Port Angeles committee still interested in ferry

Saturday, November 18, 2000

By MIKE BARBER
SEATTLE POST-INTELLIGENCER REPORTER

Much like a Florida recount, a recent survey by the Army Corps of Engineers shows the nose of the Kalakala is poking 32 feet into federal navigation lanes -- not 50.

But the survey, made at the request of the city of Seattle, indicates that the historic ferry still needs to move -- or at least find a way to turn so it lies within the legal zone.

So far, though, there have been no complaints, and more important, no fines, while everyone tries to find a peaceful solution.

"We are consulting with the Department of Natural Resources and the Corps of Engineers on assessing how much of a hazard for the navigation environment they think this is," said Alan Justad, spokesman for the city's Department of Design, Construction and Land Use.

In September, a citywide aerial survey found that the bow of the ferry, a Seattle symbol long before the Space Needle came along in 1962, was in shipping lanes 50 feet farther than allowed.

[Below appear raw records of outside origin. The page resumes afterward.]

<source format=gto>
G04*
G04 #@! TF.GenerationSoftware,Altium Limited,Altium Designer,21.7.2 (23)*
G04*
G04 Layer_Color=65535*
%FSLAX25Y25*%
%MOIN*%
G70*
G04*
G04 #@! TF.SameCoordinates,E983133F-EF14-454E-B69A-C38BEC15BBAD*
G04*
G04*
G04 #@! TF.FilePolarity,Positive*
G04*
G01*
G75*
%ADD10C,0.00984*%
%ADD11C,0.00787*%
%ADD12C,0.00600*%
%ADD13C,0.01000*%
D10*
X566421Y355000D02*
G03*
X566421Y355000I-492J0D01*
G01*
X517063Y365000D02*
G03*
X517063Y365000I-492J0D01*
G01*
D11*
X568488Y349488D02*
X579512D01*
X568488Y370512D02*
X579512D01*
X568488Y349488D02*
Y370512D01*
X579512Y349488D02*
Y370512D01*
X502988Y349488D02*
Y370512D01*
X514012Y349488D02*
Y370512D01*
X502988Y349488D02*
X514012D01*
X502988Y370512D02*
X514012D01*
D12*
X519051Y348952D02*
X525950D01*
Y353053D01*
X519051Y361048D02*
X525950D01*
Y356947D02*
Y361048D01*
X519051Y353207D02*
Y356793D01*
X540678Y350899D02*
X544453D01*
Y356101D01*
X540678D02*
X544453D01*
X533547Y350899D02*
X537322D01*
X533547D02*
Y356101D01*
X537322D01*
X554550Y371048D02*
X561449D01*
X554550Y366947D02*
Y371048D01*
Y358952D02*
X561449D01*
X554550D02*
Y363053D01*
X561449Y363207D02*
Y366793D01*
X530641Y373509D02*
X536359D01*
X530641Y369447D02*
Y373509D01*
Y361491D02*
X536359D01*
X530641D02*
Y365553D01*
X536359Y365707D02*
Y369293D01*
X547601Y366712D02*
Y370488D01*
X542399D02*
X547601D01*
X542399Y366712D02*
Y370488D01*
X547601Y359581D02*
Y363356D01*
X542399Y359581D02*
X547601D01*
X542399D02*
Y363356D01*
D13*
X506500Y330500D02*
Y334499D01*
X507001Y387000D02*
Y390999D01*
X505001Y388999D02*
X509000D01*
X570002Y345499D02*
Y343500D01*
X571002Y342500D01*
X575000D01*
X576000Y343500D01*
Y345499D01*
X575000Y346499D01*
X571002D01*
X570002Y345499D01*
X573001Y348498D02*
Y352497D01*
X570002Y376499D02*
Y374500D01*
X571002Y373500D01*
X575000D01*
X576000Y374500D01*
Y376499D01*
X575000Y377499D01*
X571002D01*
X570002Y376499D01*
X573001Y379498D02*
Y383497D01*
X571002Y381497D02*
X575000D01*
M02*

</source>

That meant potential fines of $75 a day unless the Kalakala moved from the space it has occupied since its rescue two

years ago from a muddy Alaskan grave.

The boat's seemingly small infraction also triggered a hunt for new moorage and a crisis over its future in Seattle.

Today, a committee from Port Angeles will meet with Peter Bevis, director of the Kalakala Foundation, to discuss acquiring and renovating the ferry, which would become a centerpiece of harbor development for the Olympic Peninsula town.

"The committee is very eager to get down to the important stuff, like how to raise money, the time element, could it really work, and do we have a place to put it," said Louann Yager, acting director of the Port Angeles Chamber of Commerce.

It's not lost on Bill Zynda, a Port Angeles civic booster spearheading the effort, that only last week a donor presented the Kalakala Foundation with a rare radar that once guided the boat.

"I was at the Kalakala Foundation's office (in Seattle) on Saturday when they were presented with the radar; I think I saw it kind of swing around and lock in on Port Angeles," Zynda said.

Meanwhile, a second bus full of Port Angelenos will visit the boat in Seattle Dec. 2. Their interest was sparked by the enthusiasm of the first busload last month, Zynda said.

"You don't catch the spirit until you expose yourself to the boat," Zynda said. "Usually, you aren't ever the same again when you see this boat."

When it was launched in 1935, the ferry was an art-deco, streamlined vision of the future. In 1948, it became the world's first commercial radar-carrying vessel when the top secret World War II technology was declassified.

After its retirement in 1967, however, the Kalakala wound up as a fish processor, forgotten and beached in Alaskan mud until Bevis, a Fremont sculptor, saw it on a fishing trip in 1988.

Two years ago, he realized a dream to bring the boat home.

A search for the Raytheon radar that once crowned the Kalakala's bridge ended last Saturday when Bill Mitchell, an Anacortes artist and collector of old Navy paraphernalia, donated a twin.

Mitchell had kept the radar around his house for 20 years. He said it came off an old Liberty transportation ship that was scrapped in Seattle in 1967. A veteran, Mitchell said Veterans Day seemed an appropriate time to donate the device.

Like the garnish on a sundae, he said, "it is the cherry on the ferry."